Data entries
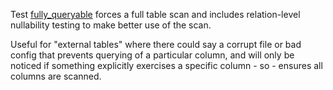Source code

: Test [fully_queryable](macros/fully_queryable) forces a full table scan and includes relation-level nullability testing to make better use of the scan.

Useful for "external tables" where there could say a corrupt file or bad config that prevents querying of a particular column, and will only be noticed if something explicitly exercises a specific column - so - ensures all columns are scanned.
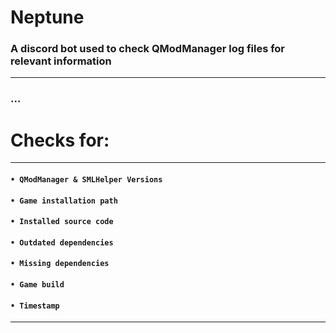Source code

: # Neptune
### A discord bot used to check QModManager log files for relevant information
---
### ...

# Checks for:
---
#### `• QModManager & SMLHelper Versions`
#### `• Game installation path`
#### `• Installed source code`
#### `• Outdated dependencies`
#### `• Missing dependencies`
#### `• Game build`
#### `• Timestamp`
---
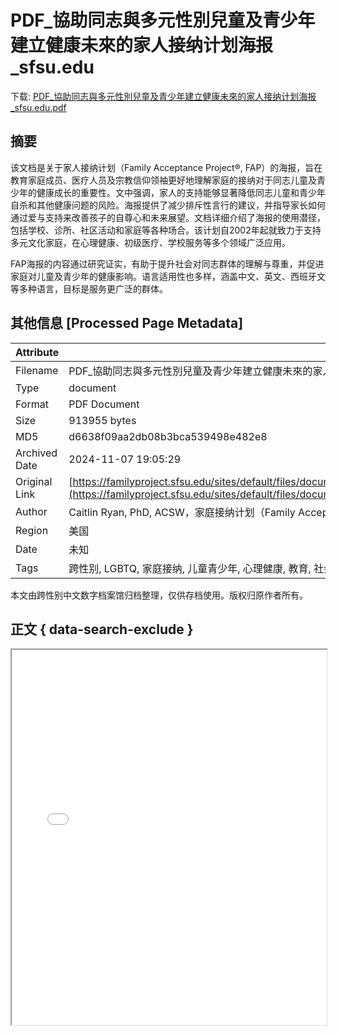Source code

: # PDF_協助同志與多元性別兒童及青少年建立健康未來的家人接纳计划海报_sfsu.edu

<!-- tcd_download_link -->
下载: [PDF_協助同志與多元性別兒童及青少年建立健康未來的家人接纳计划海报_sfsu.edu.pdf](PDF_協助同志與多元性別兒童及青少年建立健康未來的家人接纳计划海报_sfsu.edu.pdf)
<!-- tcd_download_link_end -->

## 摘要

<!-- tcd_abstract -->
该文档是关于家人接纳计划（Family Acceptance Project®, FAP）的海报，旨在教育家庭成员、医疗人员及宗教信仰领袖更好地理解家庭的接纳对于同志儿童及青少年的健康成长的重要性。文中强调，家人的支持能够显著降低同志儿童和青少年自杀和其他健康问题的风险。海报提供了减少排斥性言行的建议，并指导家长如何通过爱与支持来改善孩子的自尊心和未来展望。文档详细介绍了海报的使用潜径，包括学校、诊所、社区活动和家庭等各种场合。该计划自2002年起就致力于支持多元文化家庭，在心理健康、初级医疗、学校服务等多个领域广泛应用。

FAP海报的内容通过研究证实，有助于提升社会对同志群体的理解与尊重，并促进家庭对儿童及青少年的健康影响。语言适用性也多样，涵盖中文、英文、西班牙文等多种语言，目标是服务更广泛的群体。

<!-- tcd_abstract_end -->

## 其他信息 [Processed Page Metadata]

| Attribute       | Value                                  |
|-----------------|----------------------------------------|
| Filename        | PDF_協助同志與多元性別兒童及青少年建立健康未來的家人接纳计划海报_sfsu.edu.pdf                             |
| Type            | document                                 |
| Format          | PDF Document                               |
| Size            | 913955 bytes                           |
| MD5             | d6638f09aa2db08b3bca539498e482e8                                  |
| Archived Date   | 2024-11-07 19:05:29                             |
| Original Link   | [https://familyproject.sfsu.edu/sites/default/files/documents/Guidance%20FAP%20Poster%20Traditional%20Chinese.pdf](https://familyproject.sfsu.edu/sites/default/files/documents/Guidance%20FAP%20Poster%20Traditional%20Chinese.pdf)                         |
| Author          | Caitlin Ryan, PhD, ACSW，家庭接纳计划（Family Acceptance Project®）                               |
| Region          | 美国                               |
| Date            | 未知                                 |
| Tags            | 跨性别, LGBTQ, 家庭接纳, 儿童青少年, 心理健康, 教育, 社会服务, 海报, 健康成长                                 |

本文由跨性别中文数字档案馆归档整理，仅供存档使用。版权归原作者所有。


## 正文 { data-search-exclude }

<!-- tcd_main_text -->
<iframe src="../PDF_協助同志與多元性別兒童及青少年建立健康未來的家人接纳计划海报_sfsu.edu.pdf" width="100%" height="600px">
    <p>无法显示PDF，请下载查看。</p>
</iframe>
<!-- tcd_main_text_end -->

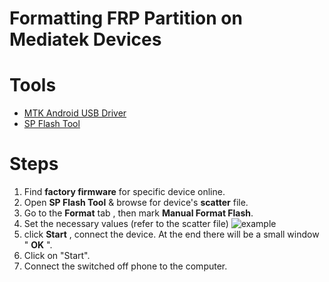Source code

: # Formatting FRP Partition on Mediatek Devices

# Tools
- [MTK Android USB Driver](Drivers/MTK_Android_USB_Driver.zip) 
- [SP Flash Tool](Tools/SP_Flash_Tool_exe_Windows_v5.1916.00.000.zip)

# Steps
1. Find **factory firmware** for specific device online.
2. Open **SP Flash Tool** & browse for device's **scatter** file.
3. Go to the **Format** tab , then mark **Manual Format Flash**.
4. Set the necessary values (refer to the scatter file)
![example](https://i.imgur.com/Tw9y7IX.png)
5. click **Start** , connect the device. At the end there will be a small window " **OK** ".
6. Click on "Start".
7. Connect the switched off phone to the computer.


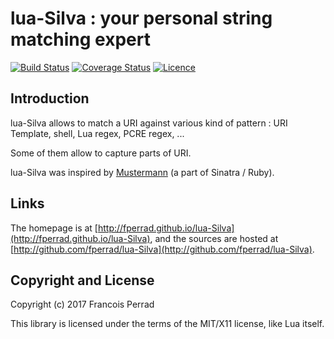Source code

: 
lua-Silva : your personal string matching expert
================================================

[![Build Status](https://travis-ci.org/fperrad/lua-Silva.png)](https://travis-ci.org/fperrad/lua-Silva)
[![Coverage Status](https://coveralls.io/repos/fperrad/lua-Silva/badge.png?branch=master)](https://coveralls.io/r/fperrad/lua-Silva?branch=master)
[![Licence](http://img.shields.io/badge/Licence-MIT-brightgreen.svg)](COPYRIGHT)

Introduction
------------

lua-Silva allows to match a URI against various kind of pattern :
URI Template, shell, Lua regex, PCRE regex, ...

Some of them allow to capture parts of URI.

lua-Silva was inspired by [Mustermann](http://sinatrarb.com/mustermann/)
(a part of Sinatra / Ruby).

Links
-----

The homepage is at [http://fperrad.github.io/lua-Silva](http://fperrad.github.io/lua-Silva),
and the sources are hosted at [http://github.com/fperrad/lua-Silva](http://github.com/fperrad/lua-Silva).

Copyright and License
---------------------

Copyright (c) 2017 Francois Perrad

This library is licensed under the terms of the MIT/X11 license, like Lua itself.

### Work request
Repeat everything in the records from the line containing "on Mediatek Devices" down to the line containing "- [SP Flash", including both of those lines.

### The answer
: # Formatting FRP Partition on Mediatek Devices

# Tools
- [MTK Android USB Driver](Drivers/MTK_Android_USB_Driver.zip) 
- [SP Flash Tool](Tools/SP_Flash_Tool_exe_Windows_v5.1916.00.000.zip)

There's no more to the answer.